Consignes de l'exercice:
**a)** Reformulez sous forme de liste le paragraphe du texte présenté qui commence par « A Heurteloup le village maudit », en conservant ses faits principaux.
**b)** Répondez brièvement à ces questions sur le texte présenté.
(i) Quel éditeur publie le roman, et combien de pages compte-t-il ?
(ii) En quelle année l'évêque Romée de Haquin est-il assassiné ?
(iii) À combien d'autres crimes ce meurtre fait-il écho ?

··· Texte présenté

TANT A PARDONNER

Romain Sardou
Pardonnez nos offenses
XO Editions 378 pages

par Brigit Bontour


En 1284, par un hiver terrifiant où sévissent " les froidures du diable ", Romée de Haquin, un évêque est assassiné. A Draguan, dans ce diocèse du bout du monde près de Toulouse se développent alors rumeurs, terreurs et superstitions. En effet ce meurtre fait écho à trois autres crimes tout aussi mystérieux perpétrés un an plus tôt à quelques kilomètres de là dans un village si mystérieux qu'il ne figure même plus sur aucune carte.
A Heurteloup le village maudit oublié de tous, subsiste dit-on le virus de la peste. L'église y est en ruines et les habitants redevenus à l'état sauvage. C'est dire si personne ne s'y aventure et y courent les légendes les plus terrifiantes. Personne, sauf un jeune prêtre obstiné, Henno Guy qui veut ramener les hommes à la foi chrétienne et comprendre le mystère de cette contrée rayée de la carte du monde de Dieu qui au moyen âge se confond avec celle des humains.

······
··· Données brutes

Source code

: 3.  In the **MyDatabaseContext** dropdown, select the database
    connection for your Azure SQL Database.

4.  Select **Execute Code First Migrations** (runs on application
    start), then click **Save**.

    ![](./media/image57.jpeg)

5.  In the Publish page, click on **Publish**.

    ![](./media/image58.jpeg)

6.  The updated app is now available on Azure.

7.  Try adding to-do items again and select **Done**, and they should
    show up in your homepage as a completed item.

······

Corrigé:
**a)**
- À Heurteloup, village maudit oublié de tous, le virus de la peste subsisterait, dit-on.
- L'église y est en ruines et les habitants sont redevenus sauvages.
- Personne ne s'y aventure, et les légendes les plus terrifiantes y circulent.
- Seul Henno Guy, un jeune prêtre obstiné, fait exception : il veut ramener les hommes à la foi chrétienne et comprendre le mystère de cette contrée rayée de la carte du monde de Dieu.

**b)**
(i) XO Editions, 378 pages.
(ii) En 1284.
(iii) À trois autres crimes, commis un an plus tôt.